技術士試験にチャレンジする受験生は試験官の心に響く解答を目指したい。

はじめに

技術士試験二次筆記試験が7月17日(土)と18日(日)に開催される。総合技術監理部門が17日でそれ以外が18日なので、試験までは残り1ヶ月ほどだ。最後のラストスパートを後押しする意味から、受験者にエールとなる投稿をしたいと思う。

ロジックとイメージ

先週の日曜日にも一人受験者の論文添削をおこなった。その中でまず気になることはロジックとイメージだ。つまり、何が課題か、それをどのように解決するか、その成果と新たな課題とそれに対する対策は一連のストーリーを作り、それらが繋がっていることが重要でありあり、必要だ。一方、イメージとは、たとえば10mの橋の話なのか、100mの橋の話なのかで論点は全く異なる。小型の一人乗りの電気自動車なのか、大型バスなのかによって製造ラインは全く異なる。人は右脳と左脳を働かせて理解しようとする。イメージを示して右脳を理解させ、ロジックを示して左脳を活性化させると、人は納得したつもりになりがちだ。

(出典:IT Media

抽象化と具体化

相手に何かを伝えようとしたときに大事なことは抽象化と具体化だ。抽象的な一般論ばかりが書かれていると、書いている人が本当によくわかっているのか、わかっていないのかがよくわからなくなる。逆に具体的な言葉ばかり書かれていても、逆に細かすぎて全体が見えなくなる。なすべきは、最初は一般論として抽象的なことを示したら、次はそれを具体化する。具体的にはこのようなケースが問題になる。このような課題があると示す。そして、それに対する対策を考える上で物事の本質を突き詰めて抽象化する。そして抽象化したアイデアを具体的に説明する。このように抽象化と具体化を何度も繰り返すと説得力が増していくものだ。

(出典:IT Media)

=== 取り組む課題 ===
本文によると、総合技術監理部門の二次筆記試験は何日に開催されますか。 ここからの行は、本文とは別の出典から取ったものです。

=== 入力データ ===
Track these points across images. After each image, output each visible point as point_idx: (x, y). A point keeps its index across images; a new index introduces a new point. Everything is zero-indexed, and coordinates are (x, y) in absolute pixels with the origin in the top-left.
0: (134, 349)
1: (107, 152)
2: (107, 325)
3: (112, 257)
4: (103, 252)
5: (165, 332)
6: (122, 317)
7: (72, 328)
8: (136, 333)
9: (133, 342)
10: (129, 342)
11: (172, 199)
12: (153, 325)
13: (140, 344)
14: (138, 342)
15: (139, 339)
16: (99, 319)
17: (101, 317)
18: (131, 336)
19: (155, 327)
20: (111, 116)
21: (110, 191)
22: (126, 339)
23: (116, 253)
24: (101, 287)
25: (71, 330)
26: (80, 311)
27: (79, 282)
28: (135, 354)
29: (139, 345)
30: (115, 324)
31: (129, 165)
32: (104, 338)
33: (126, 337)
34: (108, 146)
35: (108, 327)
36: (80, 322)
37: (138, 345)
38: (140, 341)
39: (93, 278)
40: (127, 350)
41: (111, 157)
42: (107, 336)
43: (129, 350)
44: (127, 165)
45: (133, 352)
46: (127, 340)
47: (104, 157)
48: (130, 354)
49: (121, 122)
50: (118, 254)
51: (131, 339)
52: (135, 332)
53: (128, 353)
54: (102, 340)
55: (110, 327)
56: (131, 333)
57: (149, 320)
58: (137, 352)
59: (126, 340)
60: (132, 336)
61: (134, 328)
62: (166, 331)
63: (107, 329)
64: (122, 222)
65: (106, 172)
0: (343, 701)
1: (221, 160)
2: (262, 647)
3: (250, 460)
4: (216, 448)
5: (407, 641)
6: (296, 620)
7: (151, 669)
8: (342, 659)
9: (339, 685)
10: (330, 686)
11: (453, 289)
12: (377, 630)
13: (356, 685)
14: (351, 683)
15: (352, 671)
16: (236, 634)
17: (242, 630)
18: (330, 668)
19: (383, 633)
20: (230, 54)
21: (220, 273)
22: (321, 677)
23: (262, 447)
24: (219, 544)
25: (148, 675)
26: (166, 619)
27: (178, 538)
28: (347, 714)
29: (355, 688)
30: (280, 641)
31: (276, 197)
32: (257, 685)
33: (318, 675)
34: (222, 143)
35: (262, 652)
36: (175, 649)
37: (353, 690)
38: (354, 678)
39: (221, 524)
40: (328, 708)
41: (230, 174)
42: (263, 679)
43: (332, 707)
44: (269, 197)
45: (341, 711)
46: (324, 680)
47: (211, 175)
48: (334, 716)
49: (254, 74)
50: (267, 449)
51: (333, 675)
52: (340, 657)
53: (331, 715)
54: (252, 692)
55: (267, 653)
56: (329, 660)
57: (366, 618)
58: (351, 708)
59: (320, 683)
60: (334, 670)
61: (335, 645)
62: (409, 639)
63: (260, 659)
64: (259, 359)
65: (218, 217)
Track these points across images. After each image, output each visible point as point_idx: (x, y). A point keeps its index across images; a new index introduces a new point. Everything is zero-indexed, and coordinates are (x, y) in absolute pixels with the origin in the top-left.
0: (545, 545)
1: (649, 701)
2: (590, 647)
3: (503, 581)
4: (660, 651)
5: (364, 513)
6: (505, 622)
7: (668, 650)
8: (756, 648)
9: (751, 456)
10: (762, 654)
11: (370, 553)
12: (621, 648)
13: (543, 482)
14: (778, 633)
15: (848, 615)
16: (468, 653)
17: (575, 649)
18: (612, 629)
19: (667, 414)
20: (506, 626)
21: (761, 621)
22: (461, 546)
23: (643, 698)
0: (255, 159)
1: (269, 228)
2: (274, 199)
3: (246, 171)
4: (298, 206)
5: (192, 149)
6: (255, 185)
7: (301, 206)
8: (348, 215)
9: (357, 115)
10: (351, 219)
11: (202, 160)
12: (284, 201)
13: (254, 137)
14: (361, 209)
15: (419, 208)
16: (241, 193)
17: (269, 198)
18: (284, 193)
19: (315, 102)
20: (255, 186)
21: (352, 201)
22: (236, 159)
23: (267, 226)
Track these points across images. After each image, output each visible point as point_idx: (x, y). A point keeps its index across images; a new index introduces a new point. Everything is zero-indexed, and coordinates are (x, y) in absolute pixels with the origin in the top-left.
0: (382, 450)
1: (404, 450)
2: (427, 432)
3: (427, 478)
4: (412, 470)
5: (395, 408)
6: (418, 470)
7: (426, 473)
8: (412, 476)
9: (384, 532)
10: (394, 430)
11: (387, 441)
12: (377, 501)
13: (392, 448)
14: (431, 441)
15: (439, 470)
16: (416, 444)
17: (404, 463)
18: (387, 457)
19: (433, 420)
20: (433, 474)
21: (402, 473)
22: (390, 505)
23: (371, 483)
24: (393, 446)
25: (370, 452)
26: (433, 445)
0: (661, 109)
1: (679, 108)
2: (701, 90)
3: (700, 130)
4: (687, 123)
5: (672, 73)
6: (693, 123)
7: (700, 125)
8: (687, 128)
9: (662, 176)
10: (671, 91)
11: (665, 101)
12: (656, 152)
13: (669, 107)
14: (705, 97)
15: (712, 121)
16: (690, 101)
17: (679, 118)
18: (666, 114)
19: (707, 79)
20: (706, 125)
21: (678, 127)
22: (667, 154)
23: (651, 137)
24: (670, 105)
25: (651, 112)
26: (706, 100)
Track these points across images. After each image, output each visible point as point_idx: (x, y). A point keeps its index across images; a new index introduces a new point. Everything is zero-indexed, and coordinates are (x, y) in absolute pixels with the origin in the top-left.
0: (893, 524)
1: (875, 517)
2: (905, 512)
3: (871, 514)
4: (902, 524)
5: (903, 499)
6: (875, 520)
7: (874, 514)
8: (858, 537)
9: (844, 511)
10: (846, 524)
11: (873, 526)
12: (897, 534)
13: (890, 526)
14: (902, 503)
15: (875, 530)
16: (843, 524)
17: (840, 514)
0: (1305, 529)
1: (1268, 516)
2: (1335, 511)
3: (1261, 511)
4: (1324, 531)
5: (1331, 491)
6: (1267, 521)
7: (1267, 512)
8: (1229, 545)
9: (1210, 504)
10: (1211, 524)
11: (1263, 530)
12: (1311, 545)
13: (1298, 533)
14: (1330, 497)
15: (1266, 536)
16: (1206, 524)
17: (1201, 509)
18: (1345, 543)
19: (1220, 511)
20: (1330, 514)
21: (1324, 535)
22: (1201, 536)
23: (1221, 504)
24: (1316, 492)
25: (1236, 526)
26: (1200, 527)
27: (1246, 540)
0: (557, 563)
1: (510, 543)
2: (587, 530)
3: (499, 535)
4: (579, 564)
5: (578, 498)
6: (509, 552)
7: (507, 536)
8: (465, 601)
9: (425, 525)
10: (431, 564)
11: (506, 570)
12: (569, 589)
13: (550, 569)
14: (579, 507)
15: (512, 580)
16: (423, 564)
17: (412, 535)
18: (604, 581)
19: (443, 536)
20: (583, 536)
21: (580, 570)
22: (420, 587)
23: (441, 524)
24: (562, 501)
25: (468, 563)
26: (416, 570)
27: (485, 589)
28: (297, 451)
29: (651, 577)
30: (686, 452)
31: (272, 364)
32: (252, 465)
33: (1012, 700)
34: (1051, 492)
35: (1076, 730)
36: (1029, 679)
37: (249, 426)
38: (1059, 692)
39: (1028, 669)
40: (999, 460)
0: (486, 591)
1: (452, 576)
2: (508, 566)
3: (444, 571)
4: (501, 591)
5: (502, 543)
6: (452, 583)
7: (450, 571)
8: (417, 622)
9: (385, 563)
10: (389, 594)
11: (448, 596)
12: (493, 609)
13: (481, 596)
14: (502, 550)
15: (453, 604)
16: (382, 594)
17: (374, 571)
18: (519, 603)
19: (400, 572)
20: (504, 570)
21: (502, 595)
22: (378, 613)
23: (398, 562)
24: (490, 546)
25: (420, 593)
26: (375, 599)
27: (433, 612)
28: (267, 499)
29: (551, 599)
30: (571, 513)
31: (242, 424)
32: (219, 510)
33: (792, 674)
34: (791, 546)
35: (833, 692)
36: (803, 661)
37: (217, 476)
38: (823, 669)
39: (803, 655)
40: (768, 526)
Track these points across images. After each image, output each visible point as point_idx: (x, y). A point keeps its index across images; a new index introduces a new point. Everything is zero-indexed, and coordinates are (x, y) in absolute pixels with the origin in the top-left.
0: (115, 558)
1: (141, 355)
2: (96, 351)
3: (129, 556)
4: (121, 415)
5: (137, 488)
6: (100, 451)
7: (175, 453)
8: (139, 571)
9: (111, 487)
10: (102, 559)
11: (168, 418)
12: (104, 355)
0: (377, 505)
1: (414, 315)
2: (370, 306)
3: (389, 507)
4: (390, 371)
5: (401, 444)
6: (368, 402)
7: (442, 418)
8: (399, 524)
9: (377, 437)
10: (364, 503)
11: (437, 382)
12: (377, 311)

=== 課題への解答 ===
7月17日(土)に開催されます。